**Goal**
Reproduce the data below verbatim, from the line containing "pose: elev=229.5 azim=36.2" through the final line of the data, with both of those lines included.

**Dataset entries**
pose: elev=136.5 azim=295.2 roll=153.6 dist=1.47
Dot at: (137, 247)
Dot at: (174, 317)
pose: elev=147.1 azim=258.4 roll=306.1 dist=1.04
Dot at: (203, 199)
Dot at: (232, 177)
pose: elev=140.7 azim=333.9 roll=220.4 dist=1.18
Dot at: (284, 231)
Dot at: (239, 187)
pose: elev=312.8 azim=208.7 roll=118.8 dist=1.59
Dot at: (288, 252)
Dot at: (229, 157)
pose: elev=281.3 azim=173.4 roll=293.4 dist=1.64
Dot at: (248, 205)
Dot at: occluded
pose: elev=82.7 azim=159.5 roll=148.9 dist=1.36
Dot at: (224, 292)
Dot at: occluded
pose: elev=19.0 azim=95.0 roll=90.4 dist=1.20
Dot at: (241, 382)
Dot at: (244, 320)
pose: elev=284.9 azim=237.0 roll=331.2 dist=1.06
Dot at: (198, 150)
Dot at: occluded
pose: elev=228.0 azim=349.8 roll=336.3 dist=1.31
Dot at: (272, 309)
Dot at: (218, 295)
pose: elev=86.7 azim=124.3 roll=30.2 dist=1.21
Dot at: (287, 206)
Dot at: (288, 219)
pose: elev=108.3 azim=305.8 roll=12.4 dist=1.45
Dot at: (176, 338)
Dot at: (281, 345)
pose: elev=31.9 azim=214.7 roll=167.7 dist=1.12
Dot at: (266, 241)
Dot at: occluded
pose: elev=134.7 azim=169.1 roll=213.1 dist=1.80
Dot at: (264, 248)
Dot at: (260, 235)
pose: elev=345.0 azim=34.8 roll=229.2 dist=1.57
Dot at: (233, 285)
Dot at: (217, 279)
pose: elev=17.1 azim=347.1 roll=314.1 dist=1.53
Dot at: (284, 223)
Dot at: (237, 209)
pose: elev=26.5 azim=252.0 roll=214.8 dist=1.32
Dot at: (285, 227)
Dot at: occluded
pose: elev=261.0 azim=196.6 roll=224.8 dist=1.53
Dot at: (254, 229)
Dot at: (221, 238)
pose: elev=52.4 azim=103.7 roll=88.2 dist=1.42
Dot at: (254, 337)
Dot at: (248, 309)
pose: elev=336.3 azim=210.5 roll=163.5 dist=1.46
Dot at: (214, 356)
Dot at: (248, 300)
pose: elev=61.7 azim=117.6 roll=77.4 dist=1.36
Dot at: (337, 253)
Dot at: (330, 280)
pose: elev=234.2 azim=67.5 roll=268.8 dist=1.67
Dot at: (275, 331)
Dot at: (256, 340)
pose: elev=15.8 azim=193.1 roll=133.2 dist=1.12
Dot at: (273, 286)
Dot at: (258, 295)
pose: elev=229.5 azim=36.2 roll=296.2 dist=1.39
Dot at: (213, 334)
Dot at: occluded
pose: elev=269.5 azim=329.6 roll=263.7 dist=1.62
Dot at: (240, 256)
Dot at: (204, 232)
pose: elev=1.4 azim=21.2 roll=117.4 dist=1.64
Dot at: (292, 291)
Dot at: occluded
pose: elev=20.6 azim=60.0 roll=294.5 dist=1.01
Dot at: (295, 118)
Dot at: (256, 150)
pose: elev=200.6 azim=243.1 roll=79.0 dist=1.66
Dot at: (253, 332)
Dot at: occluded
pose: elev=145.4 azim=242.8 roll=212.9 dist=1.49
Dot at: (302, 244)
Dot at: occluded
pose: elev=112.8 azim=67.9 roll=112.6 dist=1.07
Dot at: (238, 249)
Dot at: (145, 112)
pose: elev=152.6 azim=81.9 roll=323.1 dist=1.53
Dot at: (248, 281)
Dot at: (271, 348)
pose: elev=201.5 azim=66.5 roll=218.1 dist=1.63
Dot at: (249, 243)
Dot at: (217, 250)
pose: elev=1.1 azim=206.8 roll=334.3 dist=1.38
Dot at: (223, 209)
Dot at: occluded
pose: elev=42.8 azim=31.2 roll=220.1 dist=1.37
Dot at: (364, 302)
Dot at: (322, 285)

**Exercise response**
pose: elev=229.5 azim=36.2 roll=296.2 dist=1.39
Dot at: (213, 334)
Dot at: occluded
pose: elev=269.5 azim=329.6 roll=263.7 dist=1.62
Dot at: (240, 256)
Dot at: (204, 232)
pose: elev=1.4 azim=21.2 roll=117.4 dist=1.64
Dot at: (292, 291)
Dot at: occluded
pose: elev=20.6 azim=60.0 roll=294.5 dist=1.01
Dot at: (295, 118)
Dot at: (256, 150)
pose: elev=200.6 azim=243.1 roll=79.0 dist=1.66
Dot at: (253, 332)
Dot at: occluded
pose: elev=145.4 azim=242.8 roll=212.9 dist=1.49
Dot at: (302, 244)
Dot at: occluded
pose: elev=112.8 azim=67.9 roll=112.6 dist=1.07
Dot at: (238, 249)
Dot at: (145, 112)
pose: elev=152.6 azim=81.9 roll=323.1 dist=1.53
Dot at: (248, 281)
Dot at: (271, 348)
pose: elev=201.5 azim=66.5 roll=218.1 dist=1.63
Dot at: (249, 243)
Dot at: (217, 250)
pose: elev=1.1 azim=206.8 roll=334.3 dist=1.38
Dot at: (223, 209)
Dot at: occluded
pose: elev=42.8 azim=31.2 roll=220.1 dist=1.37
Dot at: (364, 302)
Dot at: (322, 285)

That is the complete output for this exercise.